25 I use the quotation marks here because “Blind Tom” was the name used to advertise Thomas when he performed. His actual name was Thomas Wiggins Bethune (Wiggins representing the surname of his enslaved father), but he was also known as Thomas Greene Bethune (Greene being the surname of his enslaved mother). Bethune was the surname of Thomas’s enslaver.

26 Davis inaccurately identifies Thomas’s enslaver at the time his musical ability became apparent as Perry H. Oliver. Oliver was actually Thomas’s stage manager, hired by James Neil Bethune, a Georgian lawyer and Thomas’s “owner,” to exhibit “Blind Tom” in public venues, a lucrative proposition for both men. We should not condemn her for this error, however, for future scholars Rose and Pfaelzer make their own mistakes in the biographical information they give for Thomas: Rose identifies the man who bought Thomas and his parents as Cauthen (46), and CitationPfaelzer writes that “‘Blind Tom’ … [was] displayed by his master,” who “took him on a tour that is said to have earned $100,000 in the first year” (76, 100). Bethune, and later his son John, did exhibit “Blind Tom” at various points in time, but it was Oliver who first took him on tour. Pfaelzer also says that “Blind Tom” was never exhibited in Europe, but we now know that Bethune took Thomas on a European concert tour in 1866. Unfortunately, because of the celebrity status of “Blind Tom,” quite a bit of confusing information has been made available to those interested in knowing about the real Thomas. Today, we have two biographies of his life that may help to correct and eradicate the misinformation; see CitationO’Connell and CitationSouthall.

27 Pfaelzer criticizes Davis for “presum[ing]” to know the suffering of and to speak for the enslaved Ben and Thomas, writing that “[i]n ‘John Lamar’ and ‘Blind Tom,’ Davis … put[s] presumably unspoken assumptions and histories into words, to interpret through representation” (105). Although as a white woman she could not truly feel the horror of the young musician’s circumstance, Davis does try to honor his struggle through the representation of “something that took all the pain and pathos of the world into its weak, pitiful cry” (“Blind Tom” 94).

28 Joe is her “twin” brother in this version of the story (214); in the Atlantic, he is the “nearest to Ellen in age” of the Carrol children (23).

29 In Peterson’s (1863), Ellen tells one of the women in the house with her, “I’ve packed some of my own clothes, and Joe’s shirts as he left behind, an’ his gold sleeve buttons” (215). Ellen carries “her Testament, their two or three silver spoons, Joe’s box of Sunday collars, and what little money was left” in the Atlantic story (1865) (25). Davis recalls in Bits of Gossip (1904) that Ellen “had but a few dollars, and soon lost them in the cars. She carried nothing with her but a little bag filled with Joe’s neckties and bits of finery which she thought he would need” (84). The discrepancies in the three accounts, written over a period of more than forty years, are relevant in that they prove Ellen remained important in Davis’s life between the first telling of her story and the last. Though a “commoner,” Ellen was a woman Davis never forgot. Albeit every time she told the story the small details changed, the essence of “Ellen” remained the same, somehow making Ellen’s journey more real, perhaps even legendary.

30 “Paul Blecker,” published in the Atlantic in 1863, is one of Davis’s Civil War stories.

31 Much later, in “Stories that Stay,” Phelps acknowledges “a sense of personal indebtedness” to the author of “Life in the Iron-Mills” (see pages 119–20). Rose identifies two other nineteenth-century authors who were inspired by Davis, “Louisa May Alcott and Helen Hunt Jackson” (168).

▶ [What the exercise asks]: Reproduce the endnotes on Davis word for word, from "27 Pfaelzer criticizes" up to and including "Carrol children (23).". Rely only on the endnotes above.

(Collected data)
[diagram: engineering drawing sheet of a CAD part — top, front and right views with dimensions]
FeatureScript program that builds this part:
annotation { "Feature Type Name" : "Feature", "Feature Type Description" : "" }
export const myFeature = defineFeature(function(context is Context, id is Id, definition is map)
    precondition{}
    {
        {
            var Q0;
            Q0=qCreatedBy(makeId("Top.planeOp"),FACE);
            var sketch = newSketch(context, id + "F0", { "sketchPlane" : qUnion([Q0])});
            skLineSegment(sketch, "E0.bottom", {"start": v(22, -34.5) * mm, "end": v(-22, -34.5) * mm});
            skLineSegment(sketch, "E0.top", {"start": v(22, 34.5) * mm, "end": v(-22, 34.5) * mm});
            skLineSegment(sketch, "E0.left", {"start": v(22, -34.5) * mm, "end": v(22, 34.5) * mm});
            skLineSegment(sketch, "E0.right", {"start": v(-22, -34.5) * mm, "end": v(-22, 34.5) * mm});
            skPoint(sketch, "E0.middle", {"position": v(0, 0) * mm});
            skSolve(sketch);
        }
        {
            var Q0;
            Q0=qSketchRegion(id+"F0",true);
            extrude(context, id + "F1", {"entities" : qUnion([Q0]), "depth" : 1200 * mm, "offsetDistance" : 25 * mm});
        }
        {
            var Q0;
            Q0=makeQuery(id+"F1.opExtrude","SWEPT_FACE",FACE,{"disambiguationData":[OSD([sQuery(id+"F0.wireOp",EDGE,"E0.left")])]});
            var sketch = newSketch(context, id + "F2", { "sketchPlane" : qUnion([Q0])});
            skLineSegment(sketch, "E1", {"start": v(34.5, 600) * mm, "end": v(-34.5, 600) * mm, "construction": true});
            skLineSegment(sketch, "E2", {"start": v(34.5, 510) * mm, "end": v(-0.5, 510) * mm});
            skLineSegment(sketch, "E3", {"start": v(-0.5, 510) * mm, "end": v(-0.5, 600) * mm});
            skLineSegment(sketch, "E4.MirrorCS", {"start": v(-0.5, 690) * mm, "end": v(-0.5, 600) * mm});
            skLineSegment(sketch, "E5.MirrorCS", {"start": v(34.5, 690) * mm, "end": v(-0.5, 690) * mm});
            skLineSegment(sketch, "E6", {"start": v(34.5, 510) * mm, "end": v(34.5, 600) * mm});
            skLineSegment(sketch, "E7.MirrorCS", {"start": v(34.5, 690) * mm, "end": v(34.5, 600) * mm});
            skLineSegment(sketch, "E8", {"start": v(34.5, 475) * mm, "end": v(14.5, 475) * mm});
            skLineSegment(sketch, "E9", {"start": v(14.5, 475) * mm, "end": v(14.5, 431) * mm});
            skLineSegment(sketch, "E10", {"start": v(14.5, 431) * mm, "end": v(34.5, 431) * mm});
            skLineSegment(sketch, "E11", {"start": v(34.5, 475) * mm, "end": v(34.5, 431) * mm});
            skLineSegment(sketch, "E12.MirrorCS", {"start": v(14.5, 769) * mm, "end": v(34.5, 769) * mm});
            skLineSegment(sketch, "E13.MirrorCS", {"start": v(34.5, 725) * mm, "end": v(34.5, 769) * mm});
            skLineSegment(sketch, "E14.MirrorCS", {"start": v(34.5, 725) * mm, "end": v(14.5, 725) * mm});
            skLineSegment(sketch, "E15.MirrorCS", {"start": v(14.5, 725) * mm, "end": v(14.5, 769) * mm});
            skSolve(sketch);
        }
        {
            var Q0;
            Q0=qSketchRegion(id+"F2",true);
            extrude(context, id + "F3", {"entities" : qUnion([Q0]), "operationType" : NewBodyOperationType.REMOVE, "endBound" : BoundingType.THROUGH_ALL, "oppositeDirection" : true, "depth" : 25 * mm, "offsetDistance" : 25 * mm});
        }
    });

▶ [Expected answer]:
27 Pfaelzer criticizes Davis for “presum[ing]” to know the suffering of and to speak for the enslaved Ben and Thomas, writing that “[i]n ‘John Lamar’ and ‘Blind Tom,’ Davis … put[s] presumably unspoken assumptions and histories into words, to interpret through representation” (105). Although as a white woman she could not truly feel the horror of the young musician’s circumstance, Davis does try to honor his struggle through the representation of “something that took all the pain and pathos of the world into its weak, pitiful cry” (“Blind Tom” 94).

28 Joe is her “twin” brother in this version of the story (214); in the Atlantic, he is the “nearest to Ellen in age” of the Carrol children (23).